[Collected data entries]
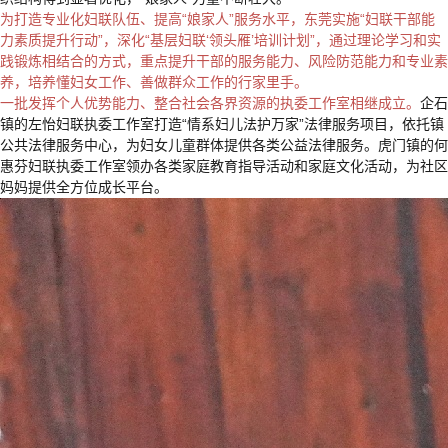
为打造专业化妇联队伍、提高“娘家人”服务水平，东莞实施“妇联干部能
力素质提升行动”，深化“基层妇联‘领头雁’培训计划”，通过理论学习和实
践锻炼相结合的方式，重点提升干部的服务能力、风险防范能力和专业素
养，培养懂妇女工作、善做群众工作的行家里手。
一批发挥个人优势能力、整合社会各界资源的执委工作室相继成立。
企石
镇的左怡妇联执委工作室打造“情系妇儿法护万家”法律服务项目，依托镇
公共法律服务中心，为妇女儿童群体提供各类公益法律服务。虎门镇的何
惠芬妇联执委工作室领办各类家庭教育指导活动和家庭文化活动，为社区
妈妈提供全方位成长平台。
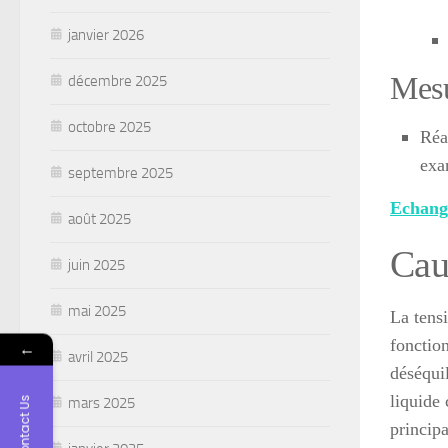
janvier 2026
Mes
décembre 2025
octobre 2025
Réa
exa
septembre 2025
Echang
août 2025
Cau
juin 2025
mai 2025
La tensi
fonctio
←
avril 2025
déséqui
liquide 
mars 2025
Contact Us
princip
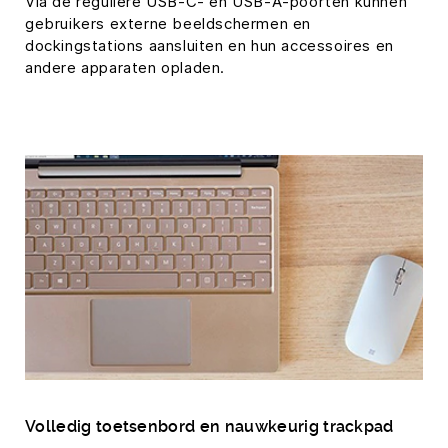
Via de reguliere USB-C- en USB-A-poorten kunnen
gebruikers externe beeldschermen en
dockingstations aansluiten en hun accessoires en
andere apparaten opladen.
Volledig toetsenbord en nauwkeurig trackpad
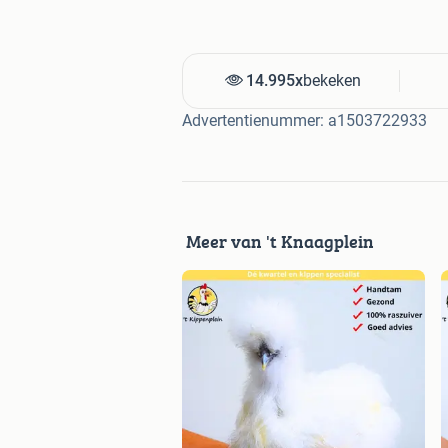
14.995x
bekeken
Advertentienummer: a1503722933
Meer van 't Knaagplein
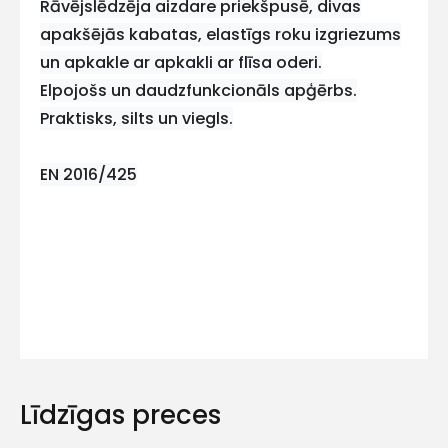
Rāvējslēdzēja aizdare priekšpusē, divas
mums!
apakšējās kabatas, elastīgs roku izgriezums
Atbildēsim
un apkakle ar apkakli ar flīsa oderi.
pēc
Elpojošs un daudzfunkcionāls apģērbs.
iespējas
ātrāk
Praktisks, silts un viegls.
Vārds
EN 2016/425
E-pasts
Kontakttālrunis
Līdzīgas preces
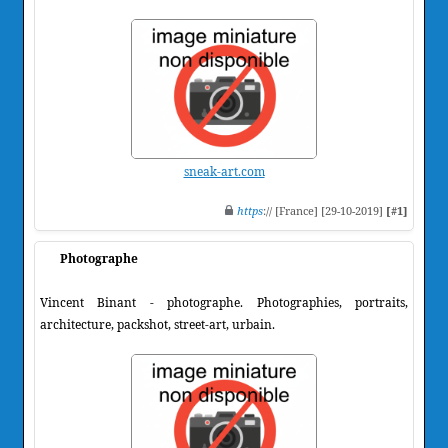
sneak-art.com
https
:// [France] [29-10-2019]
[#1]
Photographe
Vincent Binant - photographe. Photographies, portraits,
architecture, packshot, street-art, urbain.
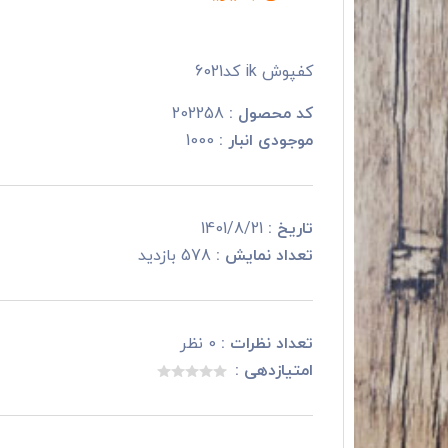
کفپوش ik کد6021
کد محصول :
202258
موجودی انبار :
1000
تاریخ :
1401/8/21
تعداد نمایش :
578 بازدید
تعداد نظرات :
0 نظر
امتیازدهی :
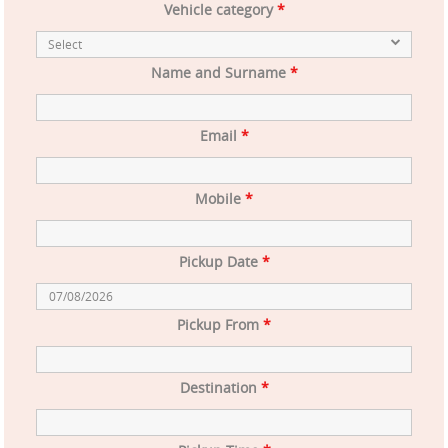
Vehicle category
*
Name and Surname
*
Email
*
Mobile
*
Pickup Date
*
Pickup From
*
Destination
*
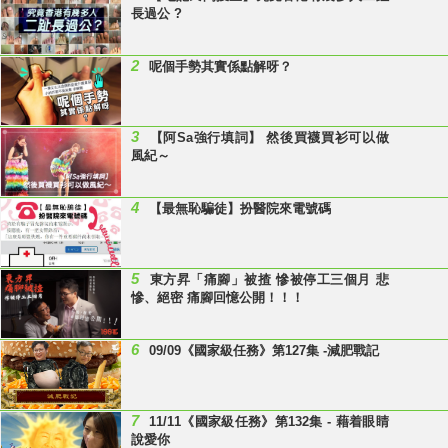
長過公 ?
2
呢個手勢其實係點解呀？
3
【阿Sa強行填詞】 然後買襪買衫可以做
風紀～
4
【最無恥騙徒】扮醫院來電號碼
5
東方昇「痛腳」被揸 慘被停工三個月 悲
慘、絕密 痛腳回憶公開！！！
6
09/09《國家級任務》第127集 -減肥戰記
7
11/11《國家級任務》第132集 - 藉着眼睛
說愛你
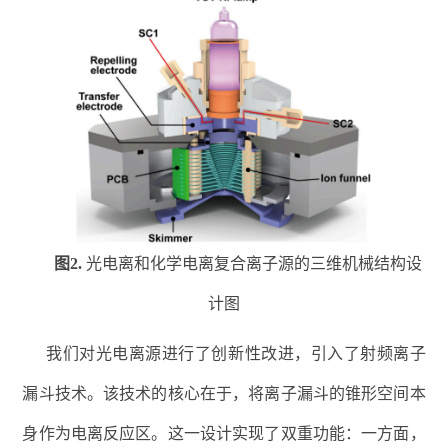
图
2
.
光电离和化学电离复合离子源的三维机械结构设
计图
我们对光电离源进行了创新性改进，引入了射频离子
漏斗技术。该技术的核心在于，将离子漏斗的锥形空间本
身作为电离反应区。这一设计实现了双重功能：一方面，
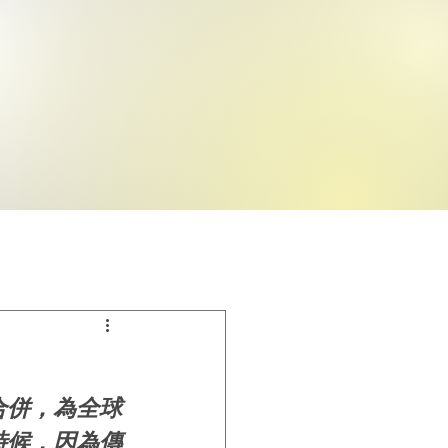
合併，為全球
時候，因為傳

> _WHAT YOU WILL DO_
Filter the entries and copy each line with "國家級任務".

> _COMPLETED TASK_
09/09《國家級任務》第127集 -減肥戰記
11/11《國家級任務》第132集 - 藉着眼睛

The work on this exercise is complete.